Seit dem 19. Juli hatten acht Künstler auf dem Sportplatz der Waldarbeitsschule gearbeitet und dabei sowohl Gewittern als auch brütender Hitze getrotzt. Am Sonnabend präsentierten sie nun die Ergebnisse ihrer Arbeit. "Zwischen Wasser und Land" lautete das Motto des diesjährigen Treffens. Begleitet von der Bandoneon-Musik des Berliners Rainer Volkenborn konnten sich die Besucher der Finissage ansehen, was den Künstlern zu dem Thema eingefallen war. Das waren Tomoko Mori aus Japan, Sebastian Wywiorski aus Polen sowie Sally Moira Busse, Gudrun und Kuno Lomas, Uwe Thamm, Jens Kanitz und Stephan J. Möller aus Deutschland.
Einen großen Eichenstamm hatten die Mitarbeiter der Waldarbeitsschule in fünf 4,5 Meter lange Stücke geschnitten. Daraus hatten Lomas, Möller, Kanitz und Thamm fünf sehr verschiedene Skulpturen erschaffen. Sie sollen zusammen mit drei weiteren Skulpturen des 14. Symposiums, das vor zwei Jahren ebenfalls in Kunsterspring stattgefunden hatte, im Frühjahr am Rundwanderweg rings um den Dagowsee bei Neuglobsow aufgestellt werden.
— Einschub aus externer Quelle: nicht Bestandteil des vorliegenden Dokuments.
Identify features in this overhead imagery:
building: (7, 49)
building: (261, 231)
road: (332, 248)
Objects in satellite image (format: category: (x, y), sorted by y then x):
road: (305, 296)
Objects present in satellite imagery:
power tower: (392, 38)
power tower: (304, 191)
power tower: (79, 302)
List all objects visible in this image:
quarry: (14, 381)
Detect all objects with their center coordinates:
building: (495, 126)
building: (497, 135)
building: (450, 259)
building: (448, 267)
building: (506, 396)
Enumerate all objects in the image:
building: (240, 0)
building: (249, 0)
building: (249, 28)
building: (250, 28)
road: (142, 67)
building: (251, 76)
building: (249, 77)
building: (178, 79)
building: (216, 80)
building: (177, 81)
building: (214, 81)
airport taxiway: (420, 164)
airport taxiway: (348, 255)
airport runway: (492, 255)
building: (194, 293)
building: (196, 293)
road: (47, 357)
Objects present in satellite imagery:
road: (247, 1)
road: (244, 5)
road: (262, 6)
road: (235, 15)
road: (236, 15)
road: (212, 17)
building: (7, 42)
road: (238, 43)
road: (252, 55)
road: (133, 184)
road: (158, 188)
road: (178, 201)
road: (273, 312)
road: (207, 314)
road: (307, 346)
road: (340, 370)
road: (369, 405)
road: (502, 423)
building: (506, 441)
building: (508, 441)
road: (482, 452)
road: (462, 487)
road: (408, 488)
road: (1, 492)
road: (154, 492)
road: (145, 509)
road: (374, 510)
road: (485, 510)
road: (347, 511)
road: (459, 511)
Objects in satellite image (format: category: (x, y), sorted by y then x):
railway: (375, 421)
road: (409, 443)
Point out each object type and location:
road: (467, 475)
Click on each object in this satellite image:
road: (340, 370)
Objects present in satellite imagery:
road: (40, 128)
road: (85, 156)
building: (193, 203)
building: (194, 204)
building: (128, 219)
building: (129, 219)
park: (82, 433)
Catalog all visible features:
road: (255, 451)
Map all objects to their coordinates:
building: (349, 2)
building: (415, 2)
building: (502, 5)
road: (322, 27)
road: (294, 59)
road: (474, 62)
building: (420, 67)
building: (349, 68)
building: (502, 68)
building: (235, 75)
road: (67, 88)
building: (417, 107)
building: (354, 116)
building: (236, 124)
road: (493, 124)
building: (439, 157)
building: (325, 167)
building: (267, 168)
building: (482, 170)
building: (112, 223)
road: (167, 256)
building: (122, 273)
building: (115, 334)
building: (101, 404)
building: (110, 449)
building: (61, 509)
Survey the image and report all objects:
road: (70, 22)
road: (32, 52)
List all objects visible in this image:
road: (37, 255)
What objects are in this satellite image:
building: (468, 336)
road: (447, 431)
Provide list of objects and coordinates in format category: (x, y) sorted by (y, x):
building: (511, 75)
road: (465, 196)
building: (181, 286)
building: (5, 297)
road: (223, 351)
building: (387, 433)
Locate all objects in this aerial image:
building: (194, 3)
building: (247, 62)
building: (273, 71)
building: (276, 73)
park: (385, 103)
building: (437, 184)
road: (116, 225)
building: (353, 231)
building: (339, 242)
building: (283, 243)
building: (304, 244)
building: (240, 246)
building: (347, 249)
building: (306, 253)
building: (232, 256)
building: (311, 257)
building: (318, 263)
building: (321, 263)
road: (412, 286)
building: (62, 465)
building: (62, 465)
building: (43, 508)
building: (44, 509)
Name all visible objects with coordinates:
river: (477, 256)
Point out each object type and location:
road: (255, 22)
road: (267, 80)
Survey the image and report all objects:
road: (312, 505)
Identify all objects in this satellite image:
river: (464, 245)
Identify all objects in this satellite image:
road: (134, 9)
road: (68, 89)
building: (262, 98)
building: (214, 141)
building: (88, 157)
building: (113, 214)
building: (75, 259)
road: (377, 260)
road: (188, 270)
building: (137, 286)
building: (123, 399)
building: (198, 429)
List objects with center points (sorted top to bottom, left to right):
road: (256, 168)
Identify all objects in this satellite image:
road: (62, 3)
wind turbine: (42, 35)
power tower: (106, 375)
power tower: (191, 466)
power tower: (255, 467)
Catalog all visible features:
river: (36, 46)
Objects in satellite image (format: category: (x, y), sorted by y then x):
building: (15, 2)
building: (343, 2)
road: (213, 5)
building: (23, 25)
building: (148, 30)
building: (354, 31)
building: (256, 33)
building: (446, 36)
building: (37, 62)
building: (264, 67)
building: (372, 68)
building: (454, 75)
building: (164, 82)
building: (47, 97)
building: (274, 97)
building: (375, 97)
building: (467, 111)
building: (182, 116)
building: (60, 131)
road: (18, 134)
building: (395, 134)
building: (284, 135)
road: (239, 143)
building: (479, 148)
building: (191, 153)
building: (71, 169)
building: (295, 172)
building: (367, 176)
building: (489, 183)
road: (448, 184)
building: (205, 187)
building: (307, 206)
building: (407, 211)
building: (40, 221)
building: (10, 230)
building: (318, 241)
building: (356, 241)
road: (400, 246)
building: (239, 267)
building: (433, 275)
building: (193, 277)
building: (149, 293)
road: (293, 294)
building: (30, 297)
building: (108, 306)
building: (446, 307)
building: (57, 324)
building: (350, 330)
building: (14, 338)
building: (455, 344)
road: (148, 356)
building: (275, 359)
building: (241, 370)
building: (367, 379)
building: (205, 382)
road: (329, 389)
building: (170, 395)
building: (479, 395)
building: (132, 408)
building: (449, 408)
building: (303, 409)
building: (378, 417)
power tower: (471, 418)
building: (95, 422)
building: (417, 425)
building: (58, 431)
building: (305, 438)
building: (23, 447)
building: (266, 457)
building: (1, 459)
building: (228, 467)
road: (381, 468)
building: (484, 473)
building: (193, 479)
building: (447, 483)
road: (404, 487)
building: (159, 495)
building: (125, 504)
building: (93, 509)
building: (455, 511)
Dazu hatten sich die Künstler während des Symposiums auch schon einmal vor Ort umgesehen. "Auf diese Weise haben sie einmal ein Gefühl für den Platz erhalten und vielleicht Inspirationen gesammelt", erklärt Dr. Mario Schrumpf, Leiter des Naturparks Stechlin-Ruppiner Land, der ein langjähriger Partner des Symposiums ist. So soll etwa Kanitz' "Quellnymphe" an einem Feuchtgebiet aufgestellt werden, Gudrun Lomas' "Königin der Nacht" hingegen in der Ortslage auf einem Hang. Schrumpf hofft, mit der Kunst die Nutzer des Wanderwegs auf das Thema Feuchtwälder aufmerksam machen zu können. Und es entspreche auch der gewünschten Nachhaltigkeit, die im Symposium entstandenen Kunstwerke nicht einfach in einem Lager verstauben zu lassen. Auch die Bilder der vergangenen Jahre wurden in Wanderausstellungen vielen Menschen zugänglich gemacht.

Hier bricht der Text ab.